• _Texto para análise_
========

E foi no mundo da moda que Aimee desbravou esse conceito, desafiou o conceito de beleza, desfilando com pernas de madeira esculpidas a mão, pernas transparentes, feitas de materiais e formas que não necessariamente replicavam pernas humanas como o ideal estético. As próteses tornam-se poéticas, obras de arte, que convidam o olhar a explorar mais e não mais enganá-lo. Agora, as pernas de Aimee não buscam apenas andar ou correr, mas estimulam a imaginação.
Aimee também passou a brincar com sua constituição física. Possui pernas de diferentes tamanhos, que alteram sua altura dependendo do contexto social. E foi numa festa que ouviu de uma conhecida, surpresa com a repentina mudança de estatura de Aimee, que alterar a altura conforme sua vontade não era justo.

O comentário mostra que o diálogo de Aimee com a sociedade mudou. Não é mais o discurso pronto, e já defasado, de como o deficiente aceita ou supera as dificuldades.
Agora a conversa é sobre a adição de qualidades extras, é uma conversa sobre potencial. Significa que estamos entrando em uma nova fase na história humana, onde o deficiente não precisa mais se contentar em substituir o que lhe falta, mas pode criar em cima daquele espaço físico, tornando-se arquiteto da sua própria identidade.
Podem, inclusive, alterar constantemente sua identidade através do design corporal, combinando tecnologia com arte, com poesia, buscando o valor real do que conhecemos como individualidade humana.
Acho que o potencial humano de criação e transformação vai florescer quando abraçarmos de vez nossa diversidade, seja ela física ou cognitiva.

========

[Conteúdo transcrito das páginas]
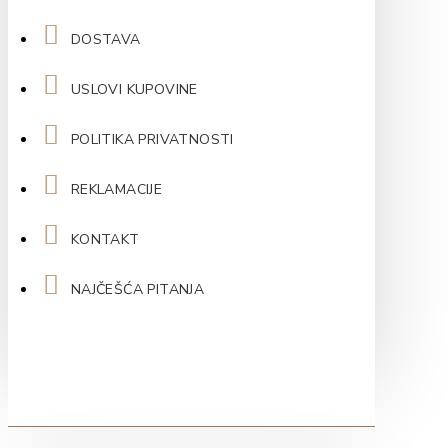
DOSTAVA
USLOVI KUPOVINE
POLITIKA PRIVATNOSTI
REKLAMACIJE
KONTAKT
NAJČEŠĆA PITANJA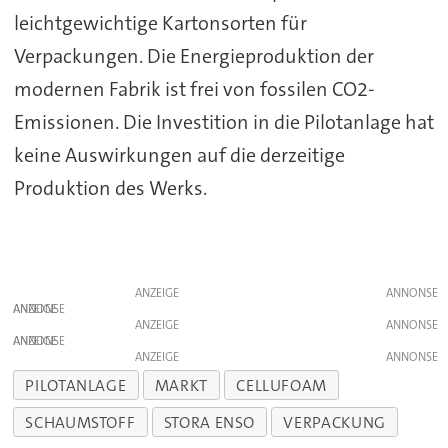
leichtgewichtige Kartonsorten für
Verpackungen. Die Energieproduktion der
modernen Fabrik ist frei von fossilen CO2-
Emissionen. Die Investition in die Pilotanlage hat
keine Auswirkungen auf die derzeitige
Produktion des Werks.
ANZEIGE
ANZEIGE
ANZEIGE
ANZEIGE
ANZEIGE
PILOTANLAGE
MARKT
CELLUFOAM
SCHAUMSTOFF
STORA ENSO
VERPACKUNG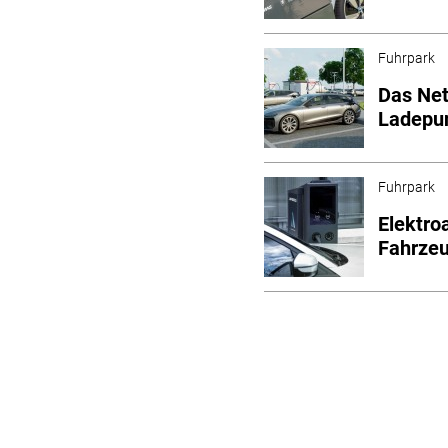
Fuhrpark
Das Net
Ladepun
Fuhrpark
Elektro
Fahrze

========

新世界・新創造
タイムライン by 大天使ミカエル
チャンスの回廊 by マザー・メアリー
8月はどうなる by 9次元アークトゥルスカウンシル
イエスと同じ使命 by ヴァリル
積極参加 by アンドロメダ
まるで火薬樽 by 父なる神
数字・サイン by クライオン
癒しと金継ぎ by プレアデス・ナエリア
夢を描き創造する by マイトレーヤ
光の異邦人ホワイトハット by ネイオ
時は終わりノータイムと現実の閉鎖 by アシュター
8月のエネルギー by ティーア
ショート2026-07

========

• _O que fazer_
A. Responda às perguntas sobre o texto a respeito de Aimee, marcando as respostas da mesma forma:
(i) Com que tipos de pernas Aimee desfilou no mundo da moda?
(ii) Em que ocasião Aimee ouviu o comentário de uma conhecida sobre sua altura?
(iii) O que o design corporal combina com a tecnologia, segundo o texto?
B. No texto sobre Aimee, repita fielmente o trecho que começa em "Podem, inclusive, alterar" e segue até "como individualidade humana.".
C. Liste as áreas que, segundo o texto sobre Aimee, são combinadas no design corporal.

• _Respostas por tarefa_
A.
(i) Com pernas de madeira esculpidas a mão e pernas transparentes.
(ii) Numa festa.
(iii) Arte e poesia.

B.
Podem, inclusive, alterar constantemente sua identidade através do design corporal, combinando tecnologia com arte, com poesia, buscando o valor real do que conhecemos como individualidade humana.

C.
Tecnologia
Arte
Poesia